Kang was a moderately compelling foe in Ant-Man and the Wasp: Quantumania. We got to see him be a decent person before emerging as a villain. Unfortunately, he isn’t particularly unique. Fifteen years into the MCU experiment, variety comes at a premium. Loki provides the fresh, distinctive presentation Marvel needs. Kang isn’t just a swaggering supervillain anymore. Ant-Man killed the version of him that would have been boring to keep around. Loki introduces an extraordinarily compelling variant in He Who Remains, kills him, and then sets up the following arcs as his legacy.
The Obligatory Comparison between Kang and Thanos
We all understand that Kang will take on Thanos’s role in Marvel’s upcoming phases. That doesn’t mean he needs to be anything like Thanos. Thanos earned every ounce of celebration he received. He’s all things to all people. The slow rollout across a dozen films perfectly escalated, comparable to the escalation of action across the MCU. Infinity War is his film, and it’s one of the standout moments of the franchise. Thanos snapped his fingers and killed the go-to argument against Marvel villains. So many antagonists were boring and pointless. The only celebrated standouts were Thanos and Loki. Thanos is a pure, uncomplicated nemesis, while the God of Mischief remains fascinatingly unpredictable. It seems fitting, then, that Loki would deliver the next generation in a way that would change the game.

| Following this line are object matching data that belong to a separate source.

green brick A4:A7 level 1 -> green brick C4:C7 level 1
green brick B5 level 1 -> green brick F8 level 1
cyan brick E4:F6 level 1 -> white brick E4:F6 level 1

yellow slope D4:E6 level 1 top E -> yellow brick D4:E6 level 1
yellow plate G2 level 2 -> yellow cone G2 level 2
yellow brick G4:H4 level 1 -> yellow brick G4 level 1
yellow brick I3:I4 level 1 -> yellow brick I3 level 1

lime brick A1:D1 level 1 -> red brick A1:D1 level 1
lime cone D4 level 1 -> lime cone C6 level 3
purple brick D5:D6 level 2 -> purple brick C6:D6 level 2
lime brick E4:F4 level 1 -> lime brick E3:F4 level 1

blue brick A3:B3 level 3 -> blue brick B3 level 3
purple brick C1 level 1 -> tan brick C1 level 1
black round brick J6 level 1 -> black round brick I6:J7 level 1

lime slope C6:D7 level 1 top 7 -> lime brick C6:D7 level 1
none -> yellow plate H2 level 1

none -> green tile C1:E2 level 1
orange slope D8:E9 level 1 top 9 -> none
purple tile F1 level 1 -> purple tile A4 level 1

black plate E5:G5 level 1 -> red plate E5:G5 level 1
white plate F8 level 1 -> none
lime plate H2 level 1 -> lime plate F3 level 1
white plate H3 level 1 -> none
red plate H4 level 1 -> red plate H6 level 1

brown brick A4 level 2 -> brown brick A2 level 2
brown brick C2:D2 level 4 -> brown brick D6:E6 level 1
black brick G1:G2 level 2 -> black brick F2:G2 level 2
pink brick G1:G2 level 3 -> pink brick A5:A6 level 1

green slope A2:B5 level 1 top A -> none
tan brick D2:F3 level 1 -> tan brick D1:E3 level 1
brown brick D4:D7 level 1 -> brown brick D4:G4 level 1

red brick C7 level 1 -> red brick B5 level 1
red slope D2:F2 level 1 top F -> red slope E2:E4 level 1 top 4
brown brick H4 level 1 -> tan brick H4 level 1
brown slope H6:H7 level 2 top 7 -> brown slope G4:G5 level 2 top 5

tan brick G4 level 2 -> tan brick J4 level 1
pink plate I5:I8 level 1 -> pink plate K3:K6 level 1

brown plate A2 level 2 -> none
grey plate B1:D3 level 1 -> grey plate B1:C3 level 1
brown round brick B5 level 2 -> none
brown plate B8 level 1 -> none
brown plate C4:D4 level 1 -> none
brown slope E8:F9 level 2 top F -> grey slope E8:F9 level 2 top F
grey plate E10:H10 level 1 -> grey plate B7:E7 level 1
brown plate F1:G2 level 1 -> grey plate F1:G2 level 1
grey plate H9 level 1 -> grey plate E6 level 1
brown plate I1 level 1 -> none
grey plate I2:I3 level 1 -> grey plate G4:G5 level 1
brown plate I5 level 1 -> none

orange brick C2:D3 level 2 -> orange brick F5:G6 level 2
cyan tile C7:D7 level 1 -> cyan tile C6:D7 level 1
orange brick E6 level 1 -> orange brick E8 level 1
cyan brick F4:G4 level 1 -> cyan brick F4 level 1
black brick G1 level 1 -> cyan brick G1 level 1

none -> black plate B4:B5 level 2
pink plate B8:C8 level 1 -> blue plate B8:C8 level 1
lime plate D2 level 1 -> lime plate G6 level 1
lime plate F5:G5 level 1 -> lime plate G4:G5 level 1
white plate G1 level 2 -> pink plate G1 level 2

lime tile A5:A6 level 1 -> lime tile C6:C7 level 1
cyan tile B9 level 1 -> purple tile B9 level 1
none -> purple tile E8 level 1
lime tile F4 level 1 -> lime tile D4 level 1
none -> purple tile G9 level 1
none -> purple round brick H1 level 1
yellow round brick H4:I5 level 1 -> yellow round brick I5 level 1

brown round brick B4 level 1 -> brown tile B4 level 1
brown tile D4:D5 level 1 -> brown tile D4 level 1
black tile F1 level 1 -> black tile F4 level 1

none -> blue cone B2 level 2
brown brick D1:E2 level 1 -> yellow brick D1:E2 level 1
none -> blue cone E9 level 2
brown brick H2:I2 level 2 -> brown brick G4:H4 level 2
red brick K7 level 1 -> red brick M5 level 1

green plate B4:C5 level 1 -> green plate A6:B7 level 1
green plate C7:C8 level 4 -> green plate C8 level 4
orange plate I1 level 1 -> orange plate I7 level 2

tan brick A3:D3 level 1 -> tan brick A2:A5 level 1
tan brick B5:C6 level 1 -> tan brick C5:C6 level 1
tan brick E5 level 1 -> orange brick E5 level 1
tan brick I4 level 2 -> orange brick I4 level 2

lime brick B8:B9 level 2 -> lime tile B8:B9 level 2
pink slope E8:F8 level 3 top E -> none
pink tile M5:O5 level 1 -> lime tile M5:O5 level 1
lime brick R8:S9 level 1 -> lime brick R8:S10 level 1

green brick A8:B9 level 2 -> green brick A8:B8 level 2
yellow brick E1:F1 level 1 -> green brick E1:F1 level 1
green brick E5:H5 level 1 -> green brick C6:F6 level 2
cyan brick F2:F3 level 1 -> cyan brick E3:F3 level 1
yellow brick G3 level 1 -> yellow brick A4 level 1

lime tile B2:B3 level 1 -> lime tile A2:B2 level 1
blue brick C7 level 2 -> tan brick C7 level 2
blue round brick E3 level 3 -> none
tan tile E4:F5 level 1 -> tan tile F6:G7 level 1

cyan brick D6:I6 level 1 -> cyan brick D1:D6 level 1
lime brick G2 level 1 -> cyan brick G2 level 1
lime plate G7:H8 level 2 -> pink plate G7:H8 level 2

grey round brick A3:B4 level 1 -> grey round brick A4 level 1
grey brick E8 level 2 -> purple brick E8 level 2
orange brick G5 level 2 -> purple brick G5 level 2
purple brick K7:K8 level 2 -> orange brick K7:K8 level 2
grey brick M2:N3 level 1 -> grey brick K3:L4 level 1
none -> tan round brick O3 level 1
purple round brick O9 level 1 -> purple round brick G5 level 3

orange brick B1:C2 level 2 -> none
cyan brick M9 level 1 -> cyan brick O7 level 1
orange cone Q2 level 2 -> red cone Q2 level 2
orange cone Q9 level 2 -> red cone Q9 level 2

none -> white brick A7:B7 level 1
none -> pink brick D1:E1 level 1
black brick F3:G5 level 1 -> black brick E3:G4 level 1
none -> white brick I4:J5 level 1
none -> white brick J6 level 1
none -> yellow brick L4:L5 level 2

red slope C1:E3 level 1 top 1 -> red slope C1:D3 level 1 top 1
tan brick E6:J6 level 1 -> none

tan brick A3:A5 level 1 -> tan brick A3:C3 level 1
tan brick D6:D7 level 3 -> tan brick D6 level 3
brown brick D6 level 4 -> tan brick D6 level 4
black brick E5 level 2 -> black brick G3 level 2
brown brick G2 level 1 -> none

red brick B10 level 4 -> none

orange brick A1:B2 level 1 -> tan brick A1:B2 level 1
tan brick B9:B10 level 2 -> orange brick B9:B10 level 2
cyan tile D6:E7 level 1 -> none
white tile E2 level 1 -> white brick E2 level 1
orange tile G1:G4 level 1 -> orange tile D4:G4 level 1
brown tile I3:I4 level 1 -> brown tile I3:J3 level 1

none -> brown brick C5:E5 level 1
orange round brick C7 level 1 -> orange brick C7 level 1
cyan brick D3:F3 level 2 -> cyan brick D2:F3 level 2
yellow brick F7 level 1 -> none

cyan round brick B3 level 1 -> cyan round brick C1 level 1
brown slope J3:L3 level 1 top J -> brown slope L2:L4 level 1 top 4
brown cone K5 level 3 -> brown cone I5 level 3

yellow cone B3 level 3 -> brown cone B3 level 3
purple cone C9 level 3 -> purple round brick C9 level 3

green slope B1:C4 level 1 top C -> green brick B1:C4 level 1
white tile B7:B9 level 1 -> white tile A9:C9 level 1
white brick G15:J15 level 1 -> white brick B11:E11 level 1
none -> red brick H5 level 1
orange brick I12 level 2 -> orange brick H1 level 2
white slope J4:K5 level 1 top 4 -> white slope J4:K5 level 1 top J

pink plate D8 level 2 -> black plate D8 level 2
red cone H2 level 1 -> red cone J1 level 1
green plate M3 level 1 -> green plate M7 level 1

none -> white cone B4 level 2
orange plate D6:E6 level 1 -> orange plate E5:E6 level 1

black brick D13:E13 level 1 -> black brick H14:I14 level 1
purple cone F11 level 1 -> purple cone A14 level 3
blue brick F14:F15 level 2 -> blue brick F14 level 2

They need to put distance between Kang and Thanos. That’s why Kang the Conquerer is dead. The door is open for countless new versions of the character. Victor Timely and He Who Remains are engaging, unique iterations of villainy that will gradually build toward the Council. The early episodes of the series hold Sylvie as the immediate threat, but every step into the plot establishes He Who Remain’s legacy. The fear Loki conveys in the first episodes has been celebrated. Many compare it to the terror Thanos once commanded. Loki isn’t just afraid of He Who Remains. He’s terrified of the state of reality without him. The Council of Kang isn’t a group of hired goons for the Avengers to punch. Instead, he’s a million potential enemies working together. There are endless new dimensions to this being, and Loki has started to explore the depths of Kang’s newfound complexity.
Like it or not, Kang will be around for a while. Loki is a clear standout among Marvel’s recent offerings for so many reasons, but its take on the villain is one of them. I’m past the idea of celebrating a piece of a franchise for setting up future events. We’re all sick of the cinematic universe format. However, Loki builds its self-contained world into something more fascinating with every episode. It’s a new chapter in the franchise. The TVA and its surrounding fractured timelines serve as a magical corner of the MCU, which will eventually become the standard for Marvel villains.